> What this task involves: Using the entries below, write out the line with "Then, login to", the line with "You can expect", and every line in between, exactly as each is written.

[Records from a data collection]
◆ ◆ ◆
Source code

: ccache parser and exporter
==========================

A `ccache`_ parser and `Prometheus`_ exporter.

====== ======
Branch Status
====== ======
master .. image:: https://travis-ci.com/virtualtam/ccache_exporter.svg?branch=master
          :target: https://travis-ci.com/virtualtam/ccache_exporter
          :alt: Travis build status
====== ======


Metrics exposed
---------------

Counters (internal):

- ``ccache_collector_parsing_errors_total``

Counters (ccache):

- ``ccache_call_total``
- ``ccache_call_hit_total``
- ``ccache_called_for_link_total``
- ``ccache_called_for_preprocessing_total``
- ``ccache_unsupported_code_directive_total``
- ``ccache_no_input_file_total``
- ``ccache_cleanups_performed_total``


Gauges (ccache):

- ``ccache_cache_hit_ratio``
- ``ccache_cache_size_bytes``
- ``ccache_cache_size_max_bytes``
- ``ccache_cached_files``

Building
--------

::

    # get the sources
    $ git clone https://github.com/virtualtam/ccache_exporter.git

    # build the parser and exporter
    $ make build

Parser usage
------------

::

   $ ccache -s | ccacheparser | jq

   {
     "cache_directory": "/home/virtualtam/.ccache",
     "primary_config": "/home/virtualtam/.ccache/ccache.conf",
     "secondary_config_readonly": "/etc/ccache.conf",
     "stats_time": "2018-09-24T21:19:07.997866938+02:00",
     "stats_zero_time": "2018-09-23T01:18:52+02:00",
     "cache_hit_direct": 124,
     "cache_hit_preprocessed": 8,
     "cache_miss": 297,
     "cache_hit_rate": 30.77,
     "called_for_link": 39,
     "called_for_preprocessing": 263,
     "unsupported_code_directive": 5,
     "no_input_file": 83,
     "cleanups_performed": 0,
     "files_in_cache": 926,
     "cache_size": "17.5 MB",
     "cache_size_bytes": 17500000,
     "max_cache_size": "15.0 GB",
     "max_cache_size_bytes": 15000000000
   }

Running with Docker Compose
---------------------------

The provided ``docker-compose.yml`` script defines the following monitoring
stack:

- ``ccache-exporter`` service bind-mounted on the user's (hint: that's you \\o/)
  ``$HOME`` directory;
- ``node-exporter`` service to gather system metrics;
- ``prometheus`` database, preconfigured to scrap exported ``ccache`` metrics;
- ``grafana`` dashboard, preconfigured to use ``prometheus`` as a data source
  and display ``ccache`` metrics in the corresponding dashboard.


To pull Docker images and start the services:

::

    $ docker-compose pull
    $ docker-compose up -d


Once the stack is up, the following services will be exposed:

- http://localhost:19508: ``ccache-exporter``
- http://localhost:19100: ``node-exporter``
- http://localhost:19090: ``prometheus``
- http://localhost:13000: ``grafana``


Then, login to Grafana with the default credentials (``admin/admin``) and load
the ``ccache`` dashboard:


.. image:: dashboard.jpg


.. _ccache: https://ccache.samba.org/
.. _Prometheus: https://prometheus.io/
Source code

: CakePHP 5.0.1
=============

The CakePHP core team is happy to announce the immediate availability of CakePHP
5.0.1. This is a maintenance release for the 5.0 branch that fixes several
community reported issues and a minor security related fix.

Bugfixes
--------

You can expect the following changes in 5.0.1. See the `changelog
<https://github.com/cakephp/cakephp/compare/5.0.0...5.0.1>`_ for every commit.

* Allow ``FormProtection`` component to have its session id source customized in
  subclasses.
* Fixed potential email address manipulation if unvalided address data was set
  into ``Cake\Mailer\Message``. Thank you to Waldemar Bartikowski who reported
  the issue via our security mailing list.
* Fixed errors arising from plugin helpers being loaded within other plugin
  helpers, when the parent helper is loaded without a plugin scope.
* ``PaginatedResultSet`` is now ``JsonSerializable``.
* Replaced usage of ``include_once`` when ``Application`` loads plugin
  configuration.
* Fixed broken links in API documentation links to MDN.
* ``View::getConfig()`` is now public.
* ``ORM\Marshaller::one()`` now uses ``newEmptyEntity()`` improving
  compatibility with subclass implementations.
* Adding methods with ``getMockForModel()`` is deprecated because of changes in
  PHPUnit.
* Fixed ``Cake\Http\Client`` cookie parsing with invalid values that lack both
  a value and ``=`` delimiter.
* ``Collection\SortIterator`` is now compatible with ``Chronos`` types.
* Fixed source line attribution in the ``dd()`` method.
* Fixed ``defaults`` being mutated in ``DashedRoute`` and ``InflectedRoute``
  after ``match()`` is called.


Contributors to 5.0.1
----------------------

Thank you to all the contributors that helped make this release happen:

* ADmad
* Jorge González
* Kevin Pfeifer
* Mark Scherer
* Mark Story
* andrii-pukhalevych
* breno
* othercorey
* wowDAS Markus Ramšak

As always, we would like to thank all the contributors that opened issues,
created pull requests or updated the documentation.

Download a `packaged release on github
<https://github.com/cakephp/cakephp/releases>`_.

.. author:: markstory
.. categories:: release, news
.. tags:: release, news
◆ ◆ ◆
> Task response:
Then, login to Grafana with the default credentials (``admin/admin``) and load
the ``ccache`` dashboard:


.. image:: dashboard.jpg


.. _ccache: https://ccache.samba.org/
.. _Prometheus: https://prometheus.io/
Source code

: CakePHP 5.0.1
=============

The CakePHP core team is happy to announce the immediate availability of CakePHP
5.0.1. This is a maintenance release for the 5.0 branch that fixes several
community reported issues and a minor security related fix.

Bugfixes
--------

You can expect the following changes in 5.0.1. See the `changelog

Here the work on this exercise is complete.